- _What you have to do_
Output every entry exactly as written, but omit the pictures.

Multi-view image geometry data:
--- START ---
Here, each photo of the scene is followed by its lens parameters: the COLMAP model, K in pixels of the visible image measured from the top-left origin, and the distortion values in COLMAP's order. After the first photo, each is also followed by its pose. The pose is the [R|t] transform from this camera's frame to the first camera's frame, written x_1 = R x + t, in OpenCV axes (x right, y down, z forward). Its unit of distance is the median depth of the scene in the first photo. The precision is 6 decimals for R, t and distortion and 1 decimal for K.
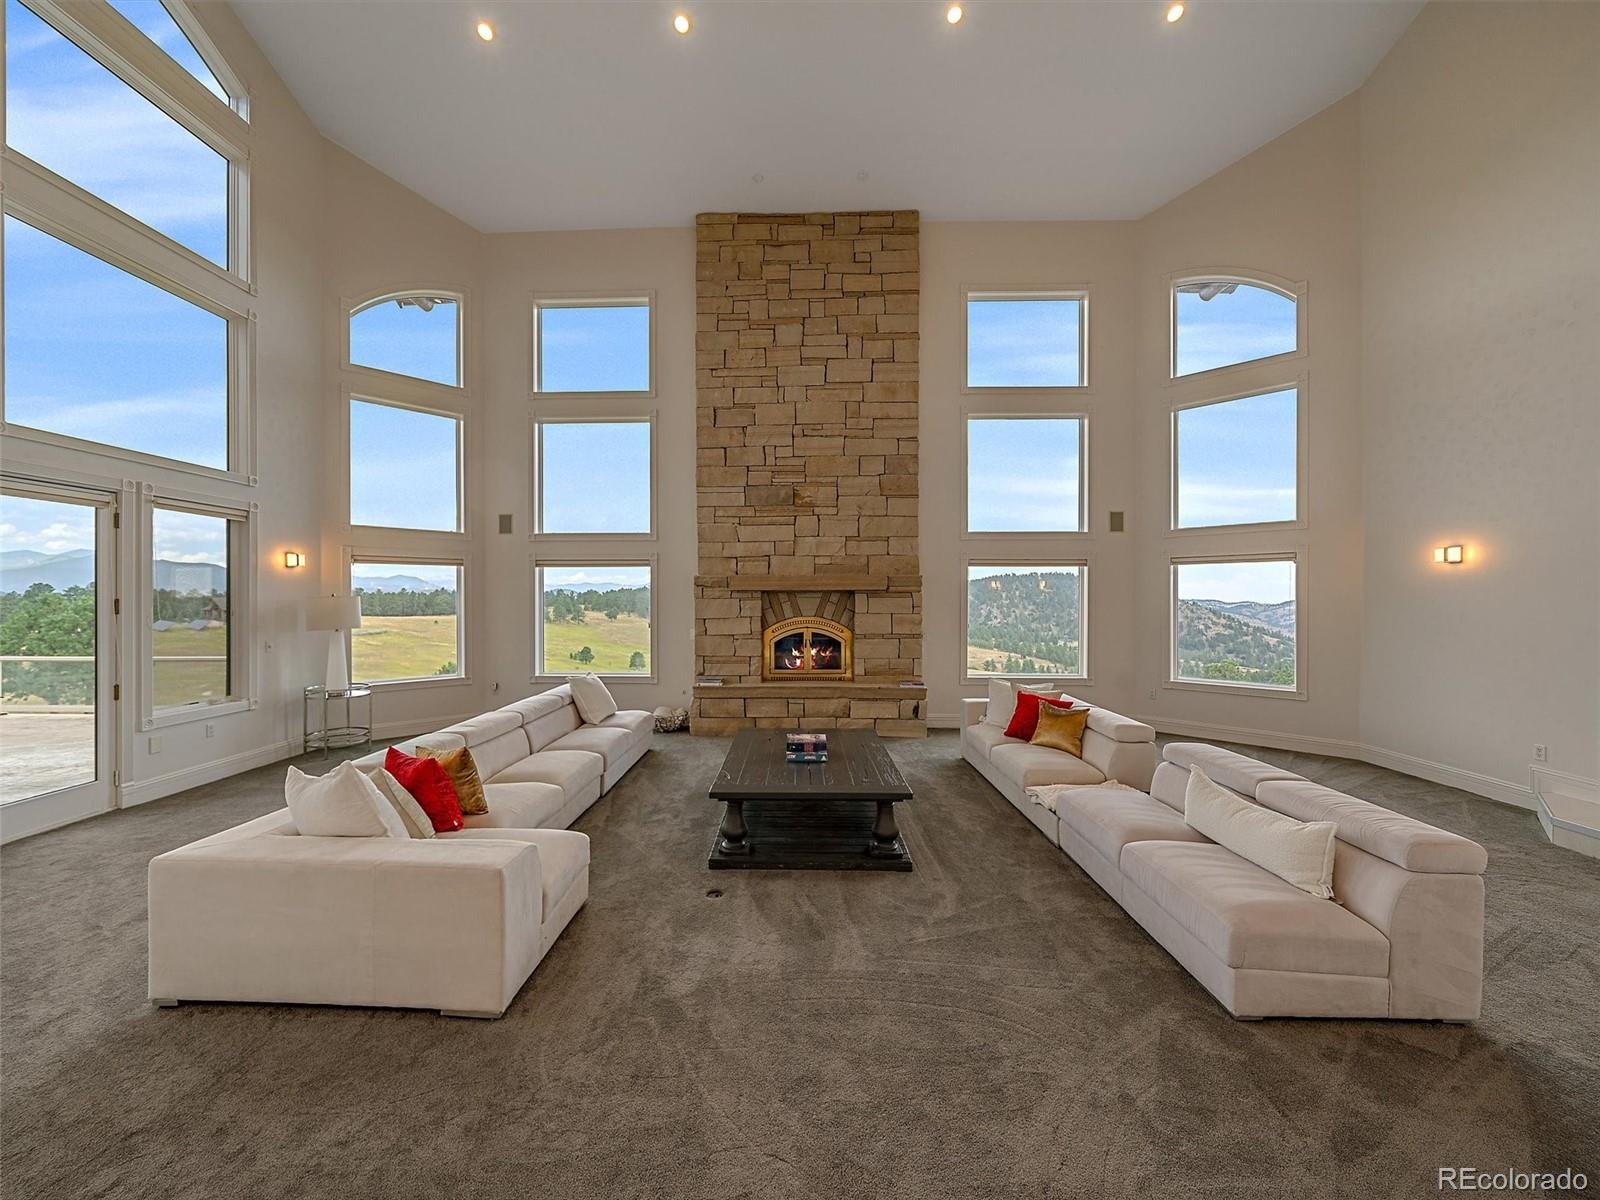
lens RADIAL K [[621.4, 0, 779.4], [0, 621.4, 596.3], [0, 0, 1]] dist [0.002352, -0.000094]
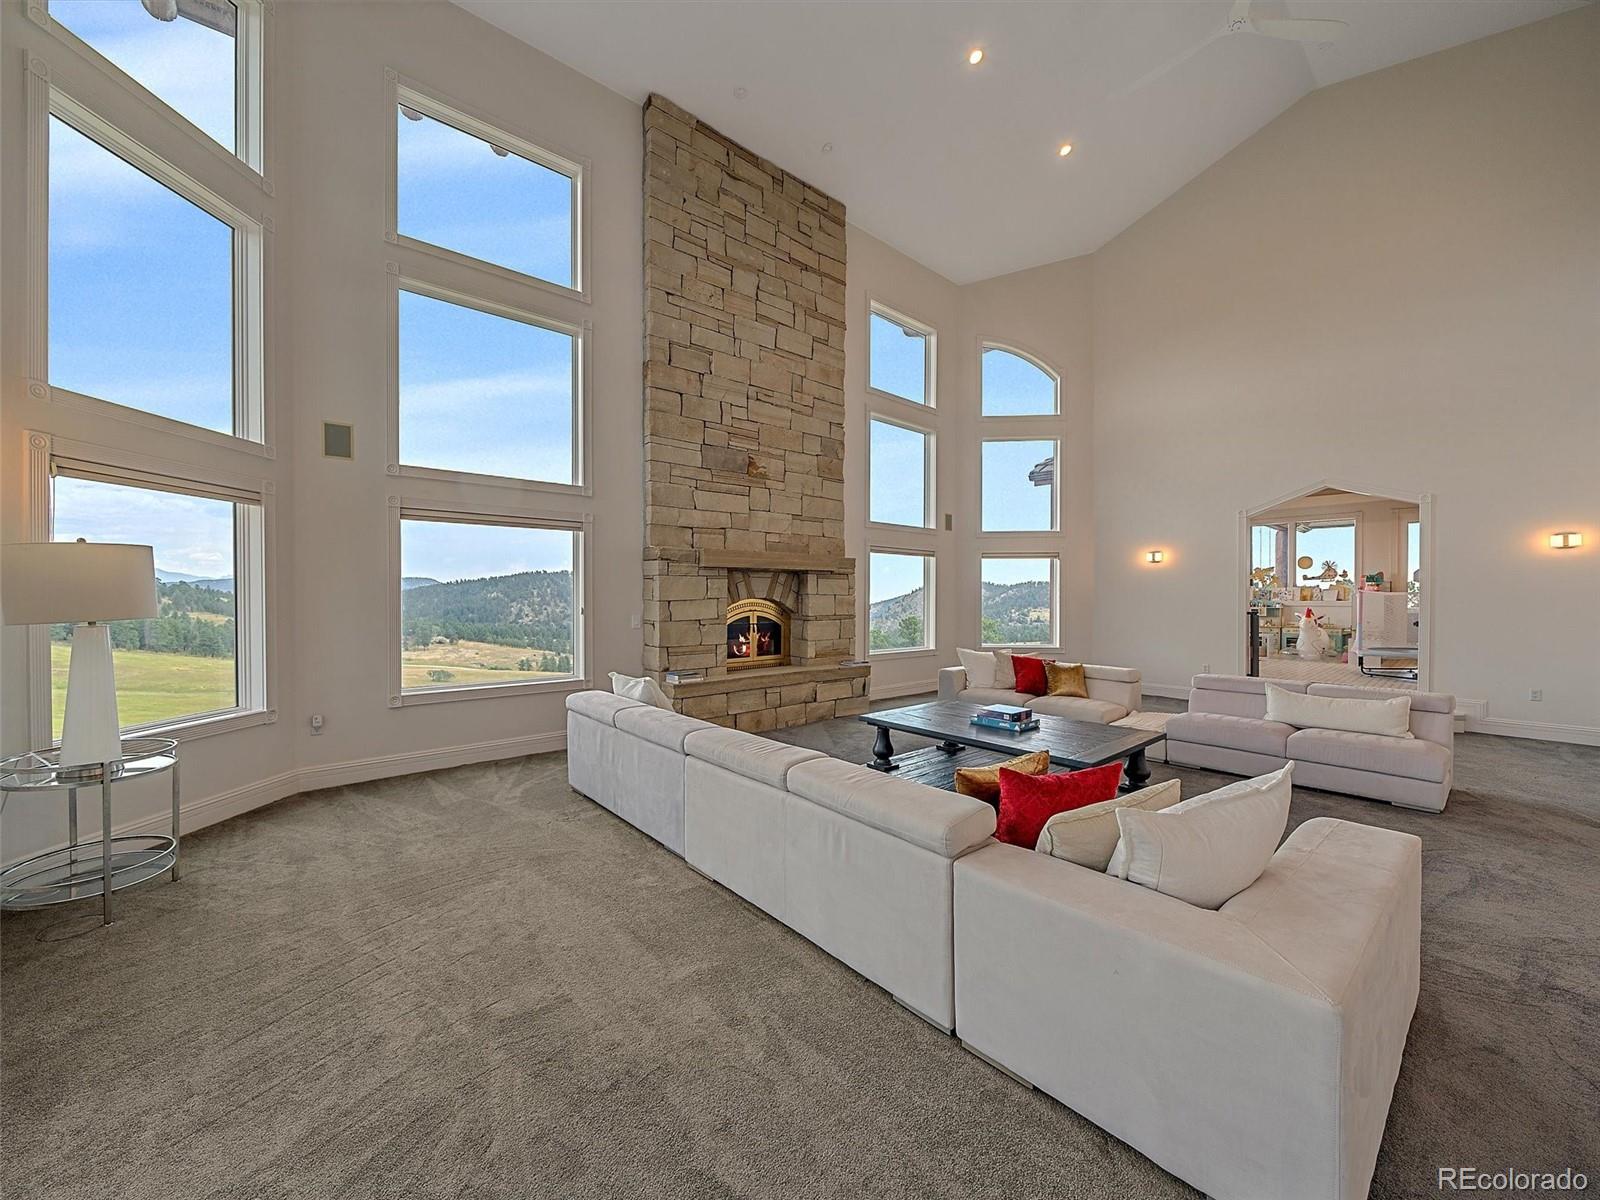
lens RADIAL K [[621.4, 0, 781.6], [0, 621.4, 594.2], [0, 0, 1]] dist [0.002352, -0.000094]
pose [[0.741746, 0.003525, 0.670672, -0.543460], [-0.003600, 0.999993, -0.001274, 0.027743], [-0.670672, -0.001469, 0.741753, 0.300664]]
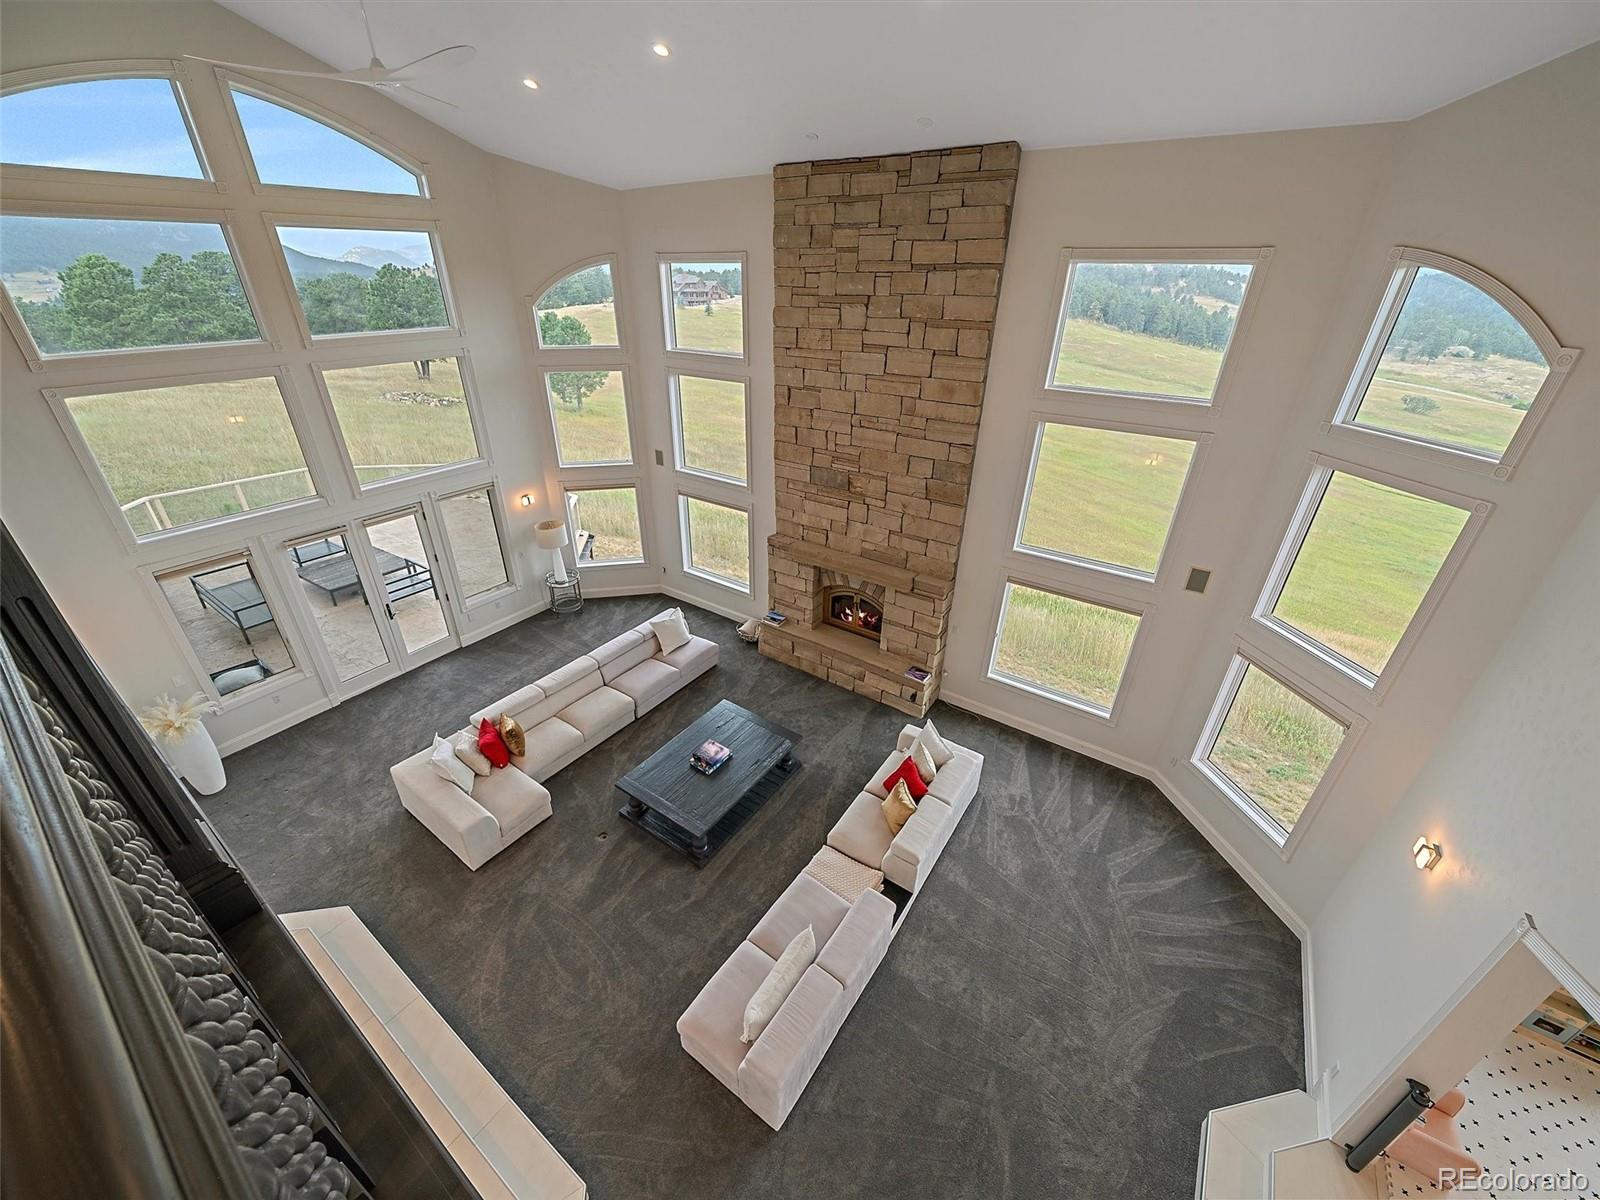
lens RADIAL K [[617.1, 0, 779.0], [0, 617.1, 596.1], [0, 0, 1]] dist [0.003481, 0.000053]
pose [[0.829966, 0.262815, -0.492021, 0.491716], [-0.001030, 0.882773, 0.469799, -0.484622], [0.557813, -0.389410, 0.732942, 0.089292]]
--- END ---
- _Exercise solution_
Here, each photo of the scene is followed by its lens parameters: the COLMAP model, K in pixels of the visible image measured from the top-left origin, and the distortion values in COLMAP's order. After the first photo, each is also followed by its pose. The pose is the [R|t] transform from this camera's frame to the first camera's frame, written x_1 = R x + t, in OpenCV axes (x right, y down, z forward). Its unit of distance is the median depth of the scene in the first photo. The precision is 6 decimals for R, t and distortion and 1 decimal for K.
lens RADIAL K [[621.4, 0, 779.4], [0, 621.4, 596.3], [0, 0, 1]] dist [0.002352, -0.000094]
lens RADIAL K [[621.4, 0, 781.6], [0, 621.4, 594.2], [0, 0, 1]] dist [0.002352, -0.000094]
pose [[0.741746, 0.003525, 0.670672, -0.543460], [-0.003600, 0.999993, -0.001274, 0.027743], [-0.670672, -0.001469, 0.741753, 0.300664]]
lens RADIAL K [[617.1, 0, 779.0], [0, 617.1, 596.1], [0, 0, 1]] dist [0.003481, 0.000053]
pose [[0.829966, 0.262815, -0.492021, 0.491716], [-0.001030, 0.882773, 0.469799, -0.484622], [0.557813, -0.389410, 0.732942, 0.089292]]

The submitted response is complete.